2008 war dieses Versprechen nichts mehr wert, denn die Ministerin kassierte dieses Versprechen sang- und klanglos ein und erklärte stattdessen, nunmehr an einem Stichprobenverfahren, liebe Kolleginnen und Kollegen, die Sie vorher so heftig kritisiert haben, festzuhalten und diese Stichproben auf die fünf Bezirksregierungen auszuweiten. Die letzte landesweite Stichprobe betraf das Schuljahr 2009/2010 und wurde 2011 veröffentlicht.
Nach dieser Stichprobe betrug der Unterrichtsausfall nach der Statistik des MSW 2,4 %. An diesen Prozentzahlen haben wir alle gezweifelt, einschließlich die Öffentlichkeit und die Eltern. Der Landesrechnungshof kam dann in seiner Erhebung auch zu einem deutlich anderen Ergebnis. Er ermittelte an den erhobenen Schulen einen Unterrichtsausfall von 5,8 %.
(Vorsitz: Vizepräsident Eckhard Uhlenberg)
Genau diese Diskrepanz zwischen MSW-Statistik und Erhebung des Landesrechnungshofes führte zu dem Beschluss im Haushaltskontrollausschuss, den wir bereits mehrfach heute Morgen zitiert haben. Wie Sie sehen: Zu diesem Thema ist eine Menge zu diskutieren. Es ist dringend notwendig, die Fachdebatte dazu zu führen, und zwar dort, wo sie hingehört, in den Fachausschüssen.
(Zuruf von Ministerin Sylvia Löhrmann)
– Das ist nichts Neues. Dies haben wir beschlossen. Dies werden wir auch tun. Und den Antrag von der CDU lehnen wir wegen Unsachlichkeit heute ab. – Ich bedanke mich.
(Beifall von der SPD und den GRÜNEN)
Vizepräsident Eckhard Uhlenberg: Vielen Dank, Frau Kollegin Hendricks. – Für die Fraktion Bündnis 90/Die Grünen spricht Frau Abgeordnete Beer.
Sigrid Beer (GRÜNE): Sehr geehrter Her Präsident! Liebe Kolleginnen und Kollegen! Ich würde mich dem heutigen Antrag gerne in zwei Teilen widmen.

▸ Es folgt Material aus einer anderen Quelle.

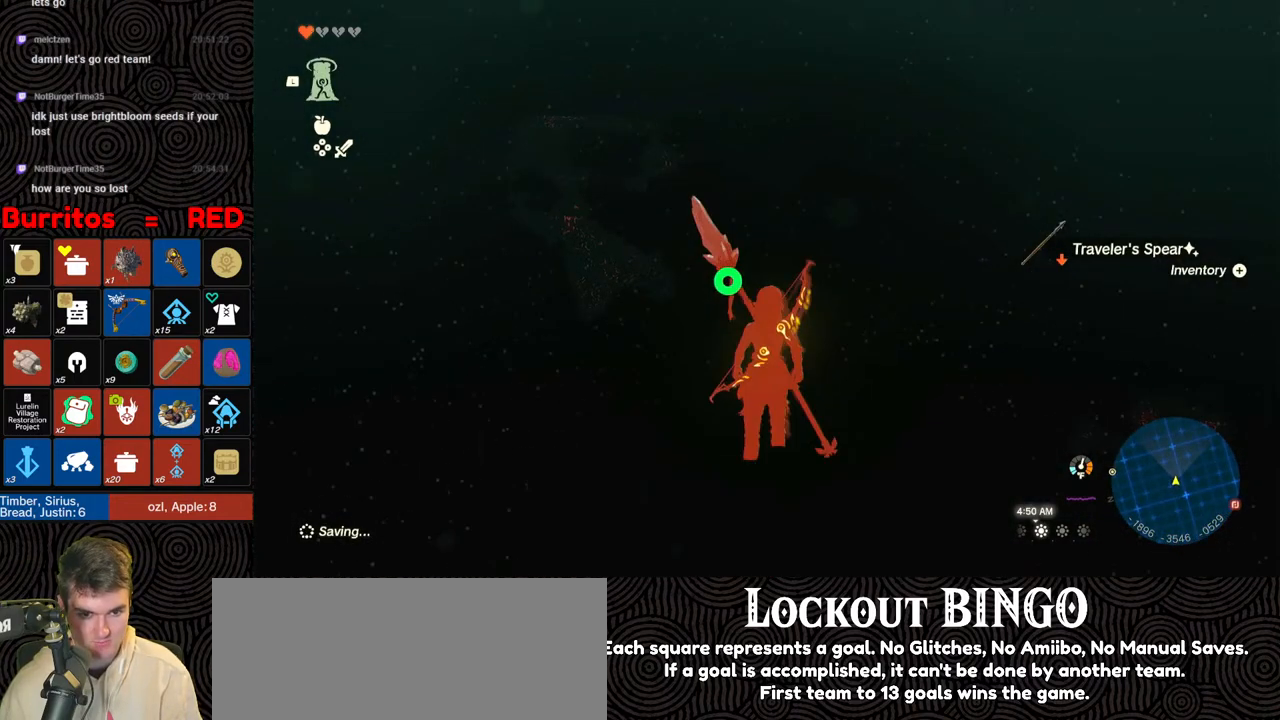
{"buttons": [], "left_stick": "up", "right_stick": "left", "events": [[200, "B", "up"], [200, "X", "down"], [300, "X", "up"], [367, "X", "down"], [450, "X", "up"], [467, "right_stick", "left"]]}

Zu dem einen Teil will ich die Vorgeschichte erzählen, weil ich mich sehr gewundert habe, dass wir diesen Antrag heute auf dem Tisch haben. Vor allen Dingen geht es nicht um eine Sachdebatte. Wenn man das wollte, dann müsste man im Ausschuss die Beratung fortführen, statt den Antrag hier zur direkten Abstimmung zu stellen.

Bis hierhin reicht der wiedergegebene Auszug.